**WHAT TO WORK ON**
Please output the records below word for word and omit the pictures.
──────── DATA EXCERPTS ────────
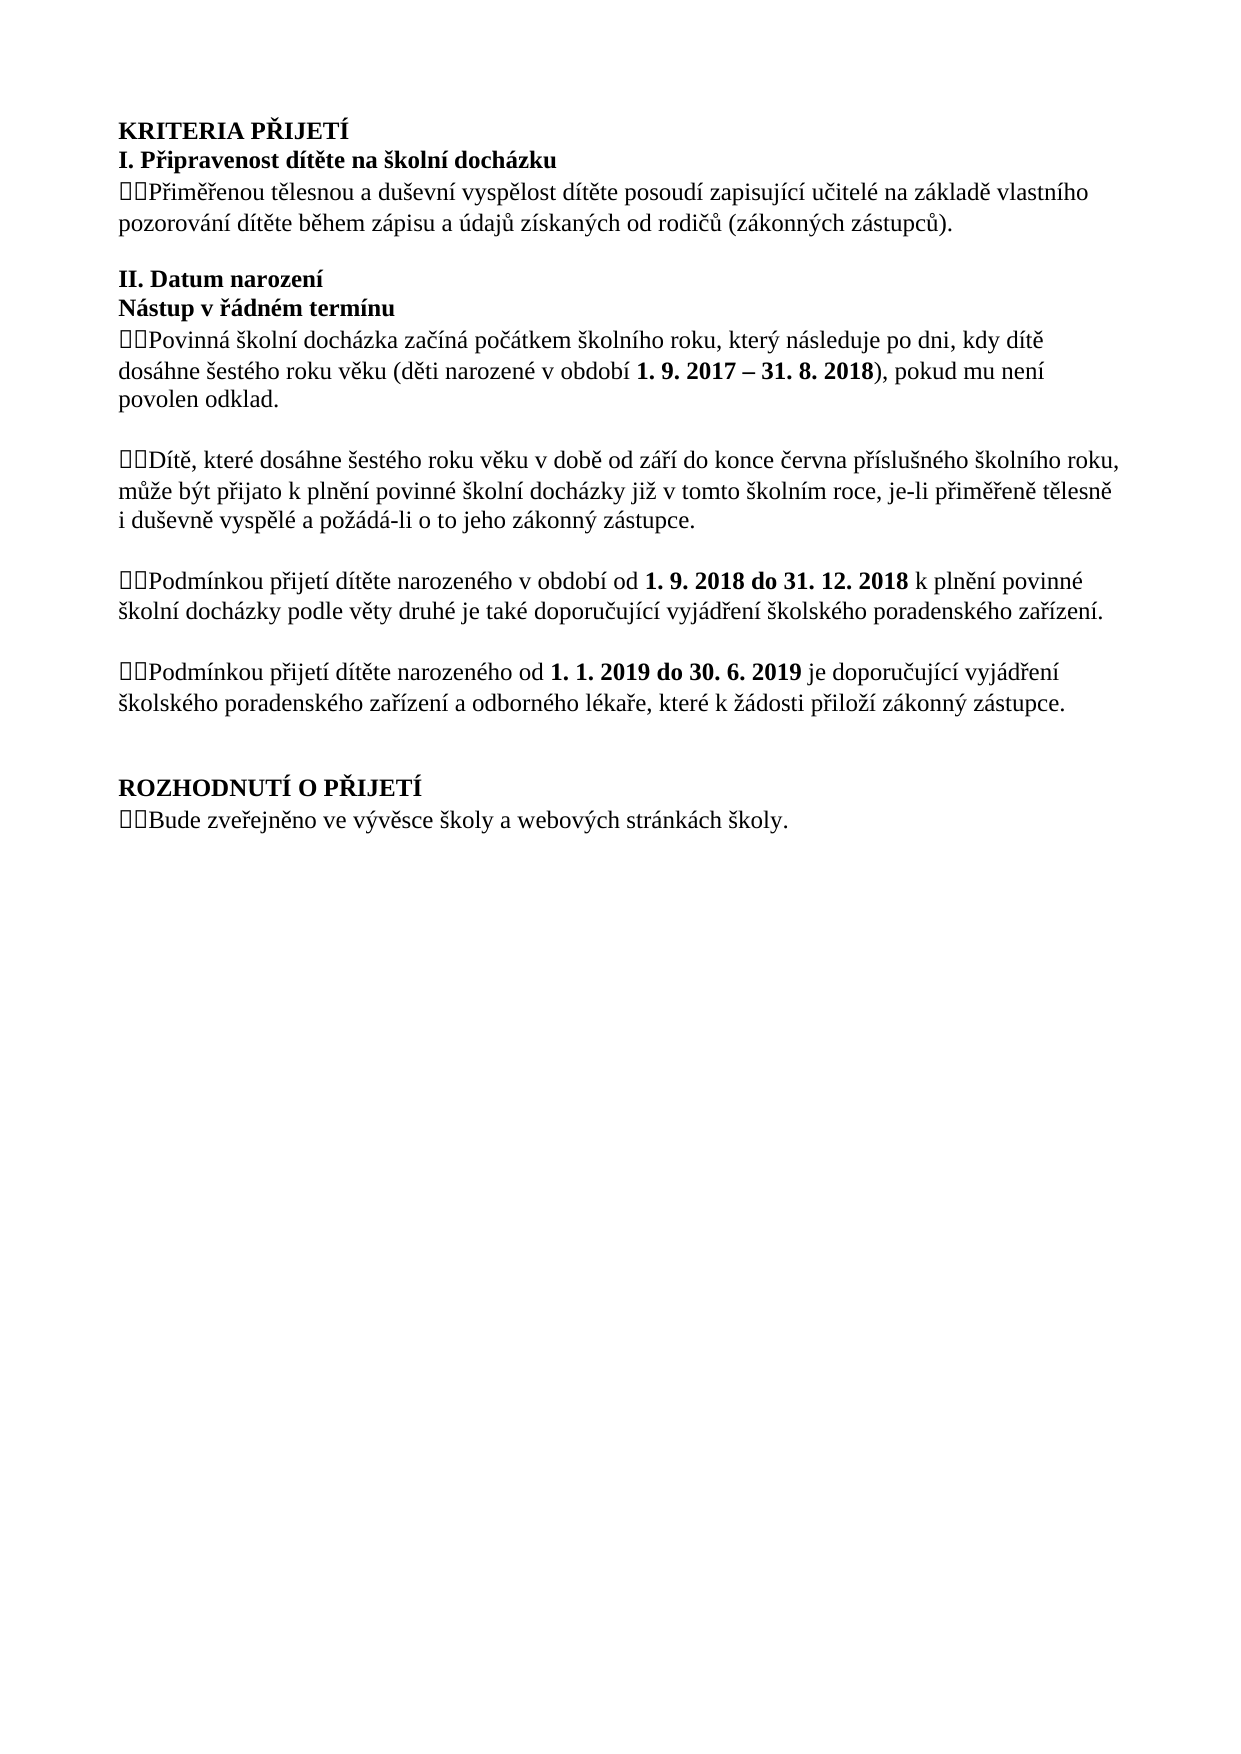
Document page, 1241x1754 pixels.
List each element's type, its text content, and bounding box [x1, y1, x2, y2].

text Povinná školní docházka začíná počátkem školního roku, který následuje po dni, kdy dítě dosáhne šestého roku věku (děti narozené v období 1. 9. 2017 – 31. 8. 2018), pokud mu není povolen odklad. [118, 322, 1122, 413]
text II. Datum narození [118, 264, 1122, 293]
text Přiměřenou tělesnou a duševní vyspělost dítěte posoudí zapisující učitelé na základě vlastního pozorování dítěte během zápisu a údajů získaných od rodičů (zákonných zástupců). [118, 174, 1122, 237]
text I. Připravenost dítěte na školní docházku [118, 145, 1122, 174]
text Nástup v řádném termínu [118, 293, 1122, 322]
text ROZHODNUTÍ O PŘIJETÍ [118, 773, 1122, 802]
text Dítě, které dosáhne šestého roku věku v době od září do konce června příslušného školního roku, může být přijato k plnění povinné školní docházky již v tomto školním roce, je-li přiměřeně tělesně i duševně vyspělé a požádá-li o to jeho zákonný zástupce. [118, 442, 1122, 533]
text Bude zveřejněno ve vývěsce školy a webových stránkách školy. [118, 802, 1122, 836]
text Podmínkou přijetí dítěte narozeného od 1. 1. 2019 do 30. 6. 2019 je doporučující vyjádření školského poradenského zařízení a odborného lékaře, které k žádosti přiloží zákonný zástupce. [118, 654, 1122, 717]
text KRITERIA PŘIJETÍ [118, 116, 1122, 145]
text Podmínkou přijetí dítěte narozeného v období od 1. 9. 2018 do 31. 12. 2018 k plnění povinné školní docházky podle věty druhé je také doporučující vyjádření školského poradenského zařízení. [118, 562, 1122, 625]
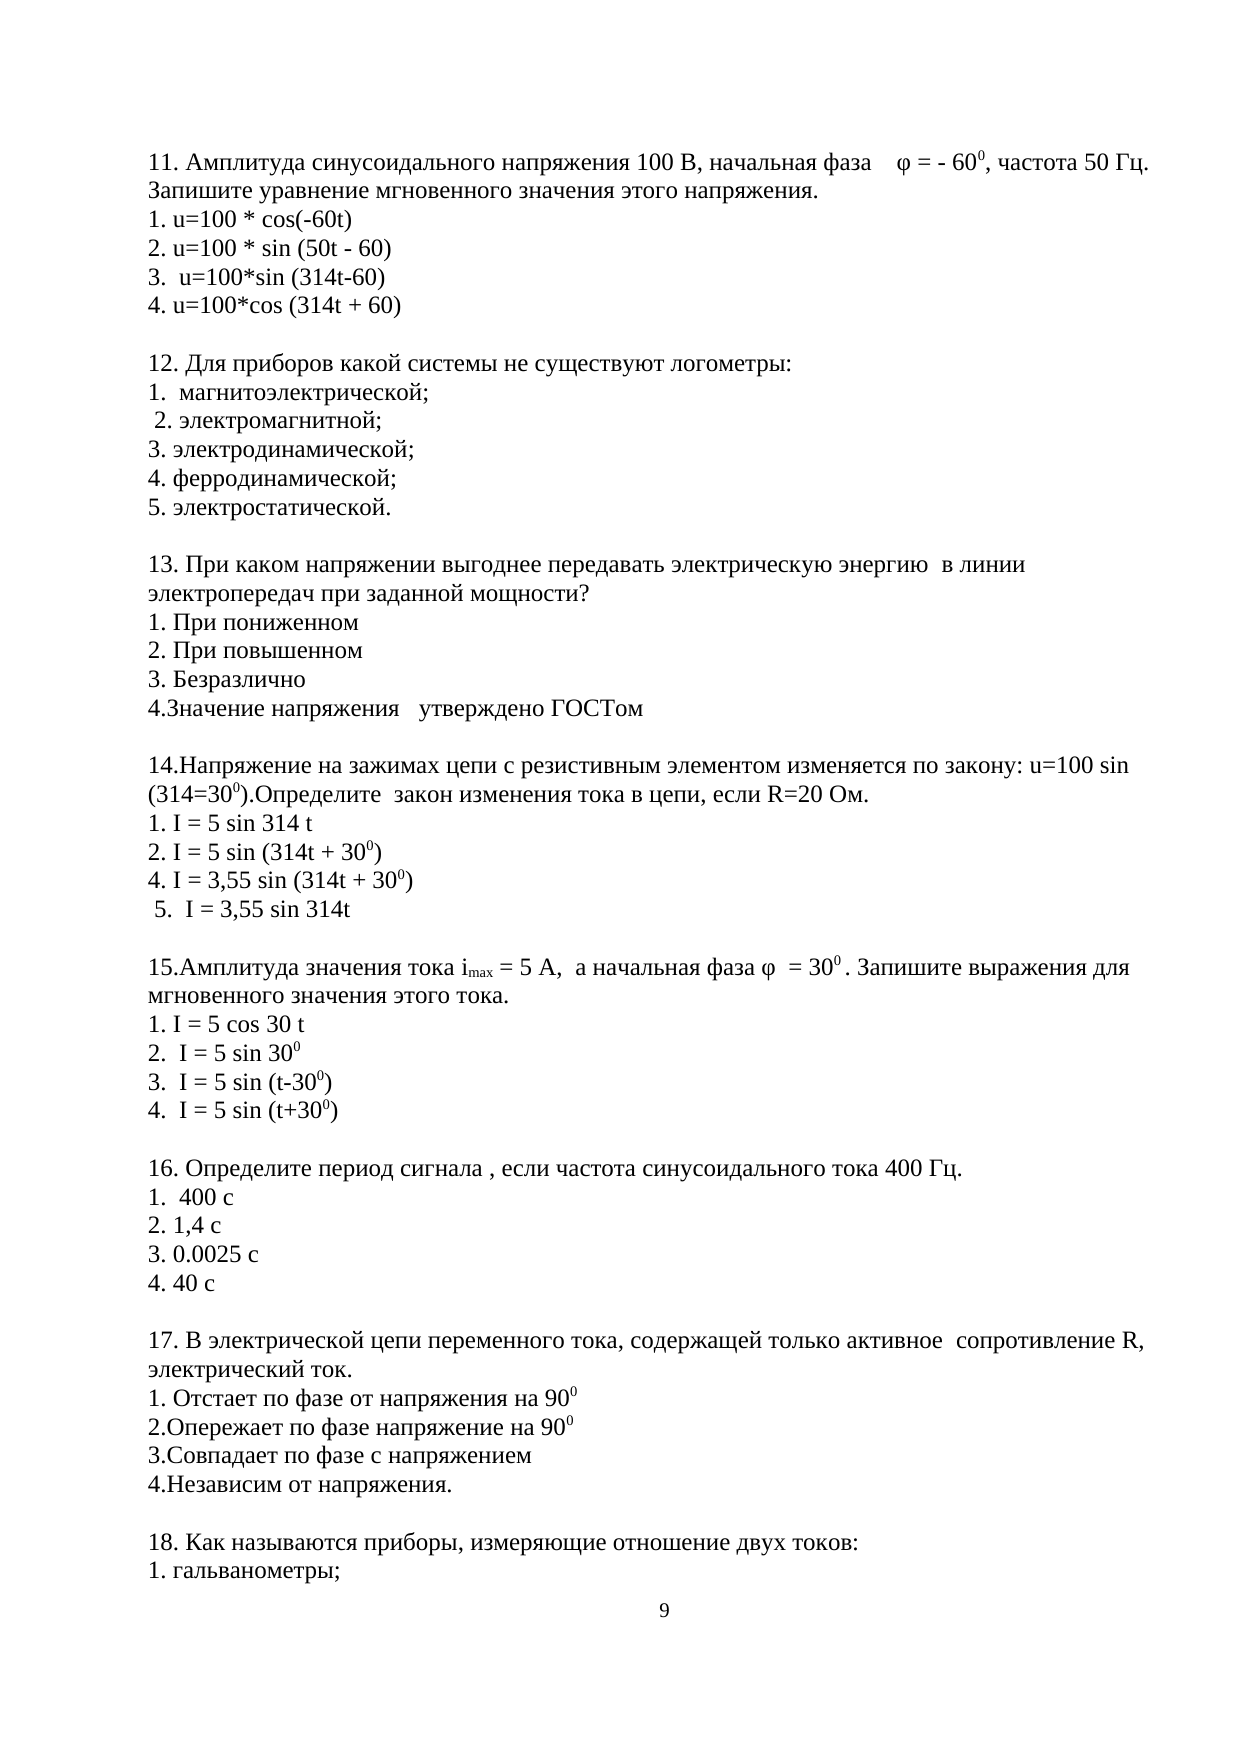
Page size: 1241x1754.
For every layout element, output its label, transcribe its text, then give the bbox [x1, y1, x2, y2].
────────
**SOLUTION**
Document page, 1241x1754 pixels.
List each element's type, its text content, and bounding box [x1, y1, x2, y2].

text Povinná školní docházka začíná počátkem školního roku, který následuje po dni, kdy dítě dosáhne šestého roku věku (děti narozené v období 1. 9. 2017 – 31. 8. 2018), pokud mu není povolen odklad. [118, 322, 1122, 413]
text II. Datum narození [118, 264, 1122, 293]
text Přiměřenou tělesnou a duševní vyspělost dítěte posoudí zapisující učitelé na základě vlastního pozorování dítěte během zápisu a údajů získaných od rodičů (zákonných zástupců). [118, 174, 1122, 237]
text I. Připravenost dítěte na školní docházku [118, 145, 1122, 174]
text Nástup v řádném termínu [118, 293, 1122, 322]
text ROZHODNUTÍ O PŘIJETÍ [118, 773, 1122, 802]
text Dítě, které dosáhne šestého roku věku v době od září do konce června příslušného školního roku, může být přijato k plnění povinné školní docházky již v tomto školním roce, je-li přiměřeně tělesně i duševně vyspělé a požádá-li o to jeho zákonný zástupce. [118, 442, 1122, 533]
text Bude zveřejněno ve vývěsce školy a webových stránkách školy. [118, 802, 1122, 836]
text Podmínkou přijetí dítěte narozeného od 1. 1. 2019 do 30. 6. 2019 je doporučující vyjádření školského poradenského zařízení a odborného lékaře, které k žádosti přiloží zákonný zástupce. [118, 654, 1122, 717]
text KRITERIA PŘIJETÍ [118, 116, 1122, 145]
text Podmínkou přijetí dítěte narozeného v období od 1. 9. 2018 do 31. 12. 2018 k plnění povinné školní docházky podle věty druhé je také doporučující vyjádření školského poradenského zařízení. [118, 562, 1122, 625]
Page size: 1241x1754.
For every layout element, output its label, transcribe its text, then give the bbox [x1, y1, x2, y2].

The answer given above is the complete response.